■ **TEXT PROVIDED**
──────
Use s3stat To Troubleshoot Your Migration from Wordpress To S3

Introduction

Last month, I followed the example of Full Stack Python and migrated this blog from Wordpress to Amazon Web Services (AWS) Simple Storage Service (S3). The S3 hosting approach gives me the following features:

I configured Cloudwatch to dump the logs to a separate, dedicated log bucket. Cloudwatch dumps the logs in a raw format, so I need a separate Architecture to parse and analyze the logs.

Trade

In general, I need a service to ingest the logs, a service to parse/ transform the logs (i.e., create actionable key/value pairs), a service to store the key/value pairs and finally a Graphical User Interface (GUI) to view the logs.

Amazon does not provide a turnkey solution for this user story, so I faced two high level approaches:

NOTE: If you represent any of these companies and would like to update the bullets above, feel free to fork, edit and create a pull request for this blog post.

S3STAT

I decided to try s3stat because their cheap bastard plan amuses me. From their website:

How It Works

  1. Sign up for a Free Trial and try out the product (making sure you actually want to use it)

  2. Blog about S3STAT, explaining to the world how awesome the product is, and how generous we are being to give it to a deadbeat like yourself for free.

  3. Send us an email showing us where to find that blog post.

  4. Get Hooked Up with a free, unlimited license for S3STAT.

Test Drive

It took about thirty seconds to connect s3stat to my Cloudfront S3 logs bucket. s3stat provides both a wizard and web app to help you get started. Once I logged in, I saw widgets for Daily Traffic, Top Files, Total Traffic, Daily Average and Daily Unique. s3stat also provides the costs to your AWS account.

Splash Page

Troubleshooting

I clicked the other menu items and noticed that my new S3 hosted website threw a lot of error codes.

Error Codes

I noticed that people still clicked links from my old web page. I could tell because when I migrated from Wordpress to S3, I took the dates out of the URL. If a user bookmarked the Wordpress style link (which includes date), they would receive a 404 when they attempted to retrieve it. I highlighted the stale URLs in red below.
──────
■ **SUPPLIED INFORMATION**
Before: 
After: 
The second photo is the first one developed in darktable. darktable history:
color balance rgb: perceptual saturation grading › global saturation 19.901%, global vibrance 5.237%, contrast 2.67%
──────
Please update the s3stat article from "Introduction" through "analyze the logs.", changing "Cloudwatch" to "CloudFront" throughout that stretch. Work from the s3stat article alone; the data plays no part here.

Introduction

Last month, I followed the example of Full Stack Python and migrated this blog from Wordpress to Amazon Web Services (AWS) Simple Storage Service (S3). The S3 hosting approach gives me the following features:

I configured CloudFront to dump the logs to a separate, dedicated log bucket. CloudFront dumps the logs in a raw format, so I need a separate Architecture to parse and analyze the logs.